Multiple pharmacological applications of osthole have been previously recognized, including antioxidant, anti-inflammatory, anti-platelet and estrogenic effects, and resistance to pain. The present study investigated the protective effects of osthole against inflammation in a rat model of chronic kidney failure (CRF) and the underlying mechanisms. Osthole treatment with significantly reversed CRF-induced changes in serum creatinine, calcium, phosphorus and blood urea nitrogen levels in CRF rats.
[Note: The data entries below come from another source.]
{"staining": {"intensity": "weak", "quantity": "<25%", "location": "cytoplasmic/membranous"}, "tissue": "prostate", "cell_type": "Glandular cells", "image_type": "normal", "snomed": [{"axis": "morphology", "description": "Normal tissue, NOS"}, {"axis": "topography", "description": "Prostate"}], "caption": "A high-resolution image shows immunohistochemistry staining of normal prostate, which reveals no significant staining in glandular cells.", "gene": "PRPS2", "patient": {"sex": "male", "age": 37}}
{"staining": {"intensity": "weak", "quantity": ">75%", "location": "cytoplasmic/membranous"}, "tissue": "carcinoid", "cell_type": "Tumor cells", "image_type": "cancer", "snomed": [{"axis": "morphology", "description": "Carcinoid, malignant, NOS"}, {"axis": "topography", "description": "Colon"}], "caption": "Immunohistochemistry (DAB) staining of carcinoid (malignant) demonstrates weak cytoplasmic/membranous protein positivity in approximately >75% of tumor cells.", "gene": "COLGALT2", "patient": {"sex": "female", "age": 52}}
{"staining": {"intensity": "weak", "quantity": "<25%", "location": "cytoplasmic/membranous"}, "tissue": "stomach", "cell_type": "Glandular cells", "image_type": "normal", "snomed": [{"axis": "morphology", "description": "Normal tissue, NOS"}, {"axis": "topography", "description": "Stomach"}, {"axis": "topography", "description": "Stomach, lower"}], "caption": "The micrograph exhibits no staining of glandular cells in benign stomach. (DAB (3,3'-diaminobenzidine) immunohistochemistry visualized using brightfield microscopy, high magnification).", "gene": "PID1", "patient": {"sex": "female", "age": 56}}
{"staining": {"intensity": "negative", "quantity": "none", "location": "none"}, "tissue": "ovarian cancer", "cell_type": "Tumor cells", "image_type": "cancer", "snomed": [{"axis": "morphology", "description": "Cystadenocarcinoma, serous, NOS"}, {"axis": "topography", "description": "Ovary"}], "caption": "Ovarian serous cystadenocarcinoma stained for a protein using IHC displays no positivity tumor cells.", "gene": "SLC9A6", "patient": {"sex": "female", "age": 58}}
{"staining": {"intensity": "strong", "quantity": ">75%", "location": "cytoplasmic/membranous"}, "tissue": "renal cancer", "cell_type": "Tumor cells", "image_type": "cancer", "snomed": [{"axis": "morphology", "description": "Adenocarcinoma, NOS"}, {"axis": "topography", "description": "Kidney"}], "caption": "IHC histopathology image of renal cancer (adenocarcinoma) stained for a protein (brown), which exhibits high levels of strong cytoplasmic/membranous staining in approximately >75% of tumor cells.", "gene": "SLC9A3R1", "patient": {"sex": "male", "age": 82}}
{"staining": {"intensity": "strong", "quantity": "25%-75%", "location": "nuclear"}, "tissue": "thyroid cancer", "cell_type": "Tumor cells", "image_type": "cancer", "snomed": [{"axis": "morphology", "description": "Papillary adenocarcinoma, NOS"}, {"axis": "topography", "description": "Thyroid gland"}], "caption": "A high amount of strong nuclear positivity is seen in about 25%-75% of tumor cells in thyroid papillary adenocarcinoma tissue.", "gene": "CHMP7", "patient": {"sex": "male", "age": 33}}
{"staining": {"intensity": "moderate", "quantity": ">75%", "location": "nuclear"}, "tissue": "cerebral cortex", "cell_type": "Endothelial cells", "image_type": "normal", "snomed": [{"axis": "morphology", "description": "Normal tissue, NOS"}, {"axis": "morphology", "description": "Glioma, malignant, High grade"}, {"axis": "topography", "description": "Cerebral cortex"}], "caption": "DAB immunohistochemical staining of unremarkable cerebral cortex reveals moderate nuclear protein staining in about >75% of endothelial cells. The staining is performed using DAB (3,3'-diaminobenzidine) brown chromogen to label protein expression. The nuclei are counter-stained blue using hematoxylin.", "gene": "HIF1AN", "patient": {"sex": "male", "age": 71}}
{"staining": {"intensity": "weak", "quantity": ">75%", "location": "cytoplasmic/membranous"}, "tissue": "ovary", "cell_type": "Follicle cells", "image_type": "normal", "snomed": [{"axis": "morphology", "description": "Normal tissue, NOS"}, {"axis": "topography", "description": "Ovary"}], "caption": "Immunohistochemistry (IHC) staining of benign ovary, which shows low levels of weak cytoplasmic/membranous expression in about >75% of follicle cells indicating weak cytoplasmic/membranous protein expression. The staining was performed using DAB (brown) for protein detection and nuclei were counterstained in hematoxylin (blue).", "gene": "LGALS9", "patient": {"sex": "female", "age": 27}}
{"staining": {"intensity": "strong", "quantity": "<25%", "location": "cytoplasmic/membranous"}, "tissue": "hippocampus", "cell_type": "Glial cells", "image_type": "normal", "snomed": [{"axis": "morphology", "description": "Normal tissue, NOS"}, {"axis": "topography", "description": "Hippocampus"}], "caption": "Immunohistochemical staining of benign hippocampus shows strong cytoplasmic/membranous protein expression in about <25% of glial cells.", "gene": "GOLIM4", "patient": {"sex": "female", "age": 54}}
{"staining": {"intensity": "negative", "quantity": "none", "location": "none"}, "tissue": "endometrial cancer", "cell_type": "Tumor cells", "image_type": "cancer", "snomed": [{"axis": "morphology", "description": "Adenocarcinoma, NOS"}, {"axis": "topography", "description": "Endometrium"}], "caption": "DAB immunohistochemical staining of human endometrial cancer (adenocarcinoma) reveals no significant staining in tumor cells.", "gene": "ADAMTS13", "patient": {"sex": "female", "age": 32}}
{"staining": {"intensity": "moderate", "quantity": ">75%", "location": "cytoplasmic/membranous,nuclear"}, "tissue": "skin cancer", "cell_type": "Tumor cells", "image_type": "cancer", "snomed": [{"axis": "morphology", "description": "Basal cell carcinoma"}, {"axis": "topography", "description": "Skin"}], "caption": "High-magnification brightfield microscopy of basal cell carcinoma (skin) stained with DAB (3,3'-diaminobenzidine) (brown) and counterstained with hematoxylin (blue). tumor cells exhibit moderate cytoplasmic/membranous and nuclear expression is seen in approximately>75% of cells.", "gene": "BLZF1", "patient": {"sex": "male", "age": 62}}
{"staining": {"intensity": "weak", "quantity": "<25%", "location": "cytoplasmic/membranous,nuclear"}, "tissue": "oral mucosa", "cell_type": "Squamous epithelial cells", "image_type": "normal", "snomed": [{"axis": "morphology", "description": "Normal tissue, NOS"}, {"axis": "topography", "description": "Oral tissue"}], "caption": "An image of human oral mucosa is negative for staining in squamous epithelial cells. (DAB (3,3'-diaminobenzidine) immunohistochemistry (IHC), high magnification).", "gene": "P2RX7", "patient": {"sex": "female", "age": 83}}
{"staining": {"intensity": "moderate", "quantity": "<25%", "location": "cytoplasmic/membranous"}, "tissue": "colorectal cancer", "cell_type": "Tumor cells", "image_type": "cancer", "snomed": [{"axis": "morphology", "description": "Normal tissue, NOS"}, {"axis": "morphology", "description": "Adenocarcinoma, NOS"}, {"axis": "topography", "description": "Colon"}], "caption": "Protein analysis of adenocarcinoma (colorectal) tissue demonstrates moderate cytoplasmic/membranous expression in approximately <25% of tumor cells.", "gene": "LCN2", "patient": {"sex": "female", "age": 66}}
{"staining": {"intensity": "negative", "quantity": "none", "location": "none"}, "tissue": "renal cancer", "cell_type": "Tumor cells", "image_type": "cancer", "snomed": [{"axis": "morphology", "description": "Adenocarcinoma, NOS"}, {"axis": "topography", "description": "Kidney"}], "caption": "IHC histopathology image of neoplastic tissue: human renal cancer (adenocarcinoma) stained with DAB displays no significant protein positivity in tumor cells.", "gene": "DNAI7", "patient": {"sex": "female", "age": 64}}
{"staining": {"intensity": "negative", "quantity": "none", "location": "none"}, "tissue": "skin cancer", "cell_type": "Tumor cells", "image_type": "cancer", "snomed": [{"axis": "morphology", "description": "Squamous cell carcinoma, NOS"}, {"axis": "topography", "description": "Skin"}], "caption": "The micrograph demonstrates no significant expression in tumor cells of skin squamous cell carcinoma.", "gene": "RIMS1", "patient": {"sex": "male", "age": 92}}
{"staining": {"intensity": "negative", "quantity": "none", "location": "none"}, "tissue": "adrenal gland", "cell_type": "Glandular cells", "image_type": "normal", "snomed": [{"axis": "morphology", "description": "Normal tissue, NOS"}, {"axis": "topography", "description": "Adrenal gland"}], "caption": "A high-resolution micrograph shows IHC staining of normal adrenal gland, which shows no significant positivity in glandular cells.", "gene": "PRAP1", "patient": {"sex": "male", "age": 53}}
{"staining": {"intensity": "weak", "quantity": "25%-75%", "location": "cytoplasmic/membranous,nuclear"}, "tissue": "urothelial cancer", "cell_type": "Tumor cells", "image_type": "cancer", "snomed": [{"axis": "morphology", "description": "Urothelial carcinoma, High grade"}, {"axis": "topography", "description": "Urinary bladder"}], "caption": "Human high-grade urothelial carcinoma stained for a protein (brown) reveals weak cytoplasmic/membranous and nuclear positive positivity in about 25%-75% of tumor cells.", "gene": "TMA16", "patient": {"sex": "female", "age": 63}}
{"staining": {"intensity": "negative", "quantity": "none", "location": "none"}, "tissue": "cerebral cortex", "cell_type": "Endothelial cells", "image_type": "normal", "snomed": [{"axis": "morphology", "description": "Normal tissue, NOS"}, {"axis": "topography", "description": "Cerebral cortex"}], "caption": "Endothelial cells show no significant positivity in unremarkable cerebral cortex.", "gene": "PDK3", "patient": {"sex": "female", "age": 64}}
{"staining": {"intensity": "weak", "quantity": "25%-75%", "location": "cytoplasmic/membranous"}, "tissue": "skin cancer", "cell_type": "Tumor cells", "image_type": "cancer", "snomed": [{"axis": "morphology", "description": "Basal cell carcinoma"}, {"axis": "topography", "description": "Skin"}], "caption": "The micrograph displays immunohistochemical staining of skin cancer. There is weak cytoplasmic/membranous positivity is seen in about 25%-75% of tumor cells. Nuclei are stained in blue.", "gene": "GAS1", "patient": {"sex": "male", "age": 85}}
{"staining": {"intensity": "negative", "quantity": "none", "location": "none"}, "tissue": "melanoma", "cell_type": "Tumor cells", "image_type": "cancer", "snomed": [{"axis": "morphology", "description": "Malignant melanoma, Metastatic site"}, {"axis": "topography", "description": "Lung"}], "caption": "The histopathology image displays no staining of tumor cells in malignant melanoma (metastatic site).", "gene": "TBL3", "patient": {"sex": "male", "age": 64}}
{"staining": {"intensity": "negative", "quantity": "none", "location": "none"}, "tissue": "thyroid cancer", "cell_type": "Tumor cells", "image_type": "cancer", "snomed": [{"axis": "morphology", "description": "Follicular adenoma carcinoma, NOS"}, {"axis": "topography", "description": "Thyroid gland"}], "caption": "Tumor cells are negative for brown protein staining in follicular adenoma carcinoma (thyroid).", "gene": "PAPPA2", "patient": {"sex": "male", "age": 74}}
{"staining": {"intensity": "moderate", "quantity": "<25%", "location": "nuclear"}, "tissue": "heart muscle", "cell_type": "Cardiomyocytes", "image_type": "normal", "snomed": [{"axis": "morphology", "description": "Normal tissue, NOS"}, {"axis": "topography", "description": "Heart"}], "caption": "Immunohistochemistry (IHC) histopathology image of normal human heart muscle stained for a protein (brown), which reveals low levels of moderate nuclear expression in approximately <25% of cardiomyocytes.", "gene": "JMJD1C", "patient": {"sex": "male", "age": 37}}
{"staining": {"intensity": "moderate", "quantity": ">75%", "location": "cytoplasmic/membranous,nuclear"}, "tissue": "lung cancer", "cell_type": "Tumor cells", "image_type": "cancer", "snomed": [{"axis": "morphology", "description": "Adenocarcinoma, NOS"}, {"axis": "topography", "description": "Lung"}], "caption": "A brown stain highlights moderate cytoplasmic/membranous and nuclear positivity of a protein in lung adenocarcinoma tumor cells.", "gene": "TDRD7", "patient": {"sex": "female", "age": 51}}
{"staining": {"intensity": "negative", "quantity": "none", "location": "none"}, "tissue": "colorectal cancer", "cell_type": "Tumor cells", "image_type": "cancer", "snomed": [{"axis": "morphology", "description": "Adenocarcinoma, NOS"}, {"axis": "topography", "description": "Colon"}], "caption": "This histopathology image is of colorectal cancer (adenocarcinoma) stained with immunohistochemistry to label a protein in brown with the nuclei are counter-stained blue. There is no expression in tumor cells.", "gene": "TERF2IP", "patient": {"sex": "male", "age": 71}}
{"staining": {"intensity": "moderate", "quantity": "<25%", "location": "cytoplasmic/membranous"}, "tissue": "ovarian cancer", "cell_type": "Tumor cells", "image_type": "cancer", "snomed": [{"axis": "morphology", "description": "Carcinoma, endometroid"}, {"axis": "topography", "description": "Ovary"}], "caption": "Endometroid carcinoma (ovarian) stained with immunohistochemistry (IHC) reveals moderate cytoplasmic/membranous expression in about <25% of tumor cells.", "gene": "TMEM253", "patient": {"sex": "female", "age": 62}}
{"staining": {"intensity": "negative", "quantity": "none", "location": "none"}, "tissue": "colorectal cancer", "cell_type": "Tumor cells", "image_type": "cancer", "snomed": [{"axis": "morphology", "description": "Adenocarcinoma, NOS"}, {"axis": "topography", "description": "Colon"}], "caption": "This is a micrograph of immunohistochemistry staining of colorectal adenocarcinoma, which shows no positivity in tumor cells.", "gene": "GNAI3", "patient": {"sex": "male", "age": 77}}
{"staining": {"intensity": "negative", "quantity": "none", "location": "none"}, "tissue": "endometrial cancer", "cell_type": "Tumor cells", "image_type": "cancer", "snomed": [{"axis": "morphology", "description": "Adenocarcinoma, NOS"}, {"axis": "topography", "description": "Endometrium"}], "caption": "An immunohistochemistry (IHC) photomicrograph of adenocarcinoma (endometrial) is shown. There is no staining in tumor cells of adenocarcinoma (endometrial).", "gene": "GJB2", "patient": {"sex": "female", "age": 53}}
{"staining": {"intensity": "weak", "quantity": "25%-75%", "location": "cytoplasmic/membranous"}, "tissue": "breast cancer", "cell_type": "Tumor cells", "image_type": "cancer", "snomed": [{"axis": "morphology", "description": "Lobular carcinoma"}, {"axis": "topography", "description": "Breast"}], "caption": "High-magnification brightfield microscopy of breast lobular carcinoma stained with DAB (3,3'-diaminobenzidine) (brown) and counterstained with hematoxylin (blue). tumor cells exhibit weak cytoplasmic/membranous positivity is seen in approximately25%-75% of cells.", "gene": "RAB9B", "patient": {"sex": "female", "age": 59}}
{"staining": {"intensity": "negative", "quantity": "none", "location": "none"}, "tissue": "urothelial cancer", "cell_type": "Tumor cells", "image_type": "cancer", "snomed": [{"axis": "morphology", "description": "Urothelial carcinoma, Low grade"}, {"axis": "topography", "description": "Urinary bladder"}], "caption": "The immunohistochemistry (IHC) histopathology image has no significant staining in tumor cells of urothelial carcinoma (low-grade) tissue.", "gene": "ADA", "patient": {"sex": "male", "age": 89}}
Male Sprague-Dawley rats (age, 8 weeks) received 200 mg/kg 2% adenine suspension to induce CRF in the model group. In the osthole-treated group, rats received 200 mg/kg 2% adenine suspension + osthole (40 mg/kg, intravenously). The results revealed that treatment with osthole significantly inhibited CRF-induced tumor necrosis factor-a, interleukin (IL)-8 and IL-6 expression, and suppressed nuclear factor-kappa B (NF-kappa B) protein expression in CRF rats. Osthole treatment significantly attenuated the protein expression of transforming growth factor-beta 1 (TGF-beta 1), reduced monocyte chemoattractant protein-1 activity and increased the phosphoinositide 3-kinase (PI3K)/protein kinase B (Akt) ratio in CRF rats. These results suggested that osthole protects against inflammation in a rat model of CRF via suppression of NF-kappa B and TGF-beta 1, and activation of PI3K/Akt/nuclear factor (erythroid-derived 2)-like 2 signaling. Therefore, osthole may represent a potential therapeutic agent for the treatment of CRF.